Bonus Love: Josh Scott and Askia Booker. I can’t just love the story of the Buffs, there has to be something more tangible to it all. So with reports that Scott has bulked and Booker has recommitted himself to getting to the rim, I like what I’m hearing. Booker will once again be a polarizing character but he’s also a senior guard. Ever heard me note that I love senior guards? I do. Scott already was one of the top players in the country at getting himself to the free throw line (80th nationally in FTrate). With added size and strength, expect to see either a maintained FTrate or, simply, an increased scoring output. Additionally, I love local recruiting. Dom Collier picked the hometown Buffs. He will be a key part of not only helping the 2014-15 Buffaloes, but also a big part of the programs direction.
The Stat You Must Know:
The Buffs needed a point guard and Booker became the point guard. I love this. Sure we’ve covered at length that the team wasn’t as good post-Spencer Dinwiddie. But Booker was willing to do what the team needed. This year they’re going to need a little bit of everything from him. It’s my guess he’s up to the challenge.
Top-5 Boy Bands
- Jackson 5
- N Sync
- Backstreet Boys
Mountain Top (best possible season):
Booker is a committed playmaker and puts up career bests in any and everything efficient. No matter how great a year he has, there’s going to be moments he frustrates. But he curbs that and gets the ball, more often than not, into his sturdy big, Josh Scott. He does the Jelly thing while Xavier Johnson demonstrates more discipline and shot selection than previously alluded to. He runs his moth less and his motor more. Dom Collier proves to be the sturdy hand they needed and the sophomores, Jaron Hopkins and Tre’Shaun Fletcher, incrementally improve and, for the fourth straight season, Colorado dances. The program tips the direction of winning.
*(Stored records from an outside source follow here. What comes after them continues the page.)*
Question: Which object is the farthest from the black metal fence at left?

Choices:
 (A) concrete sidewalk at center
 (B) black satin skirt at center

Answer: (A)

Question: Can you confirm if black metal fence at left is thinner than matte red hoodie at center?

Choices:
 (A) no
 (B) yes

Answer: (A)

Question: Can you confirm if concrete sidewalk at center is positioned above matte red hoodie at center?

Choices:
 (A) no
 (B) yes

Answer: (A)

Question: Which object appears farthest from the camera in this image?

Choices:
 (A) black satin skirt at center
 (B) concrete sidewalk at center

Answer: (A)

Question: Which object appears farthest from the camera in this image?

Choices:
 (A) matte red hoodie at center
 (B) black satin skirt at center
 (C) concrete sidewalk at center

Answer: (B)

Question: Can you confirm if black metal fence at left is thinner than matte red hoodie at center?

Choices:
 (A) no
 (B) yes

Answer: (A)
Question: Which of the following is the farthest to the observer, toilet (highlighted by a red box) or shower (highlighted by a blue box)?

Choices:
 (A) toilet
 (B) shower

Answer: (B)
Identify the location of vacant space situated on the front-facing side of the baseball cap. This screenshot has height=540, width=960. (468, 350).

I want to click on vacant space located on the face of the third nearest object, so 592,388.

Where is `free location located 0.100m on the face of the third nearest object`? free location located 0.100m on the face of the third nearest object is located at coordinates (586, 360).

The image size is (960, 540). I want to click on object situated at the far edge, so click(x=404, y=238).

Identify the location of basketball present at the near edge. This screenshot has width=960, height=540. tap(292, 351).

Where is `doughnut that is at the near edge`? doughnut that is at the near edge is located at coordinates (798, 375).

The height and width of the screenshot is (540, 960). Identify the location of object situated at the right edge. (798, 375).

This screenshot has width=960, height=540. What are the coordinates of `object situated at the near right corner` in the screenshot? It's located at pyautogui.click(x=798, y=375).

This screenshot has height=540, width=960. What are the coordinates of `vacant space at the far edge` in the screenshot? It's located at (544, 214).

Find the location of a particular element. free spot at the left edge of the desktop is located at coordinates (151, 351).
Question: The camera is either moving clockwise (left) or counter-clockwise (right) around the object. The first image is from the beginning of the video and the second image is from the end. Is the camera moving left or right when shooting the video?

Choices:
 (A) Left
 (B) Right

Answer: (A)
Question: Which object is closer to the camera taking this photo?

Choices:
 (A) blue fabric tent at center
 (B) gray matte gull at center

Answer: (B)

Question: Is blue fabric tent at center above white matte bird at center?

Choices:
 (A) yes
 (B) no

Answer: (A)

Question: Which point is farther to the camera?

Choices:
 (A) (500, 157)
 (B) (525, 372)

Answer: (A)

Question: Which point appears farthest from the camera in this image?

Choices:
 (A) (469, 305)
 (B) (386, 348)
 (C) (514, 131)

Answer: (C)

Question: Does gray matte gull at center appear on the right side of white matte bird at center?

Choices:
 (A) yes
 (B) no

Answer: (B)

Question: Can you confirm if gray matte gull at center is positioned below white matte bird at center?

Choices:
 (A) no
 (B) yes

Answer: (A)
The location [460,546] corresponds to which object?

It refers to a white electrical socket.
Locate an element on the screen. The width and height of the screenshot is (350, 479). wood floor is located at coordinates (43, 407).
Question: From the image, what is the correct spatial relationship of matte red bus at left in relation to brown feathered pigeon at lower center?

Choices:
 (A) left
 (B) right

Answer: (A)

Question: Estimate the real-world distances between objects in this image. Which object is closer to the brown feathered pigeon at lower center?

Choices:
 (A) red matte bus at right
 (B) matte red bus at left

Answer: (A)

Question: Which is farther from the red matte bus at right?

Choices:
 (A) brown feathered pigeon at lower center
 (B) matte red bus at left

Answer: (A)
Rock Bottom (worst possible season):
All this talk of jump-starts has Askia Booker feeling the pressure to be a playmaker. He becomes a maker, alright, taking all of the shots that should be going to Josh Scott. He falls in love with a mid-range game that is not existent and leaves the Buffs in a lurch: incapable of rebounding his quick shots, unable to slow the countering transition attack. Scott’s going to get his; he’s the most adept offensive big in the conference. But it’s never going to be enough with Booker and Johnson’s shot selection (note, this is our rock bottom section). Hopkins I believe will improve but it’s seemingly all for naught. He’s just not getting the touches he needs or deserves. It’s a Boyle team so the defense should be there; the issue becomes the offensive single-mindedness. They finish, once again, in the 200+ range of assist rate and without an NCAA invitation.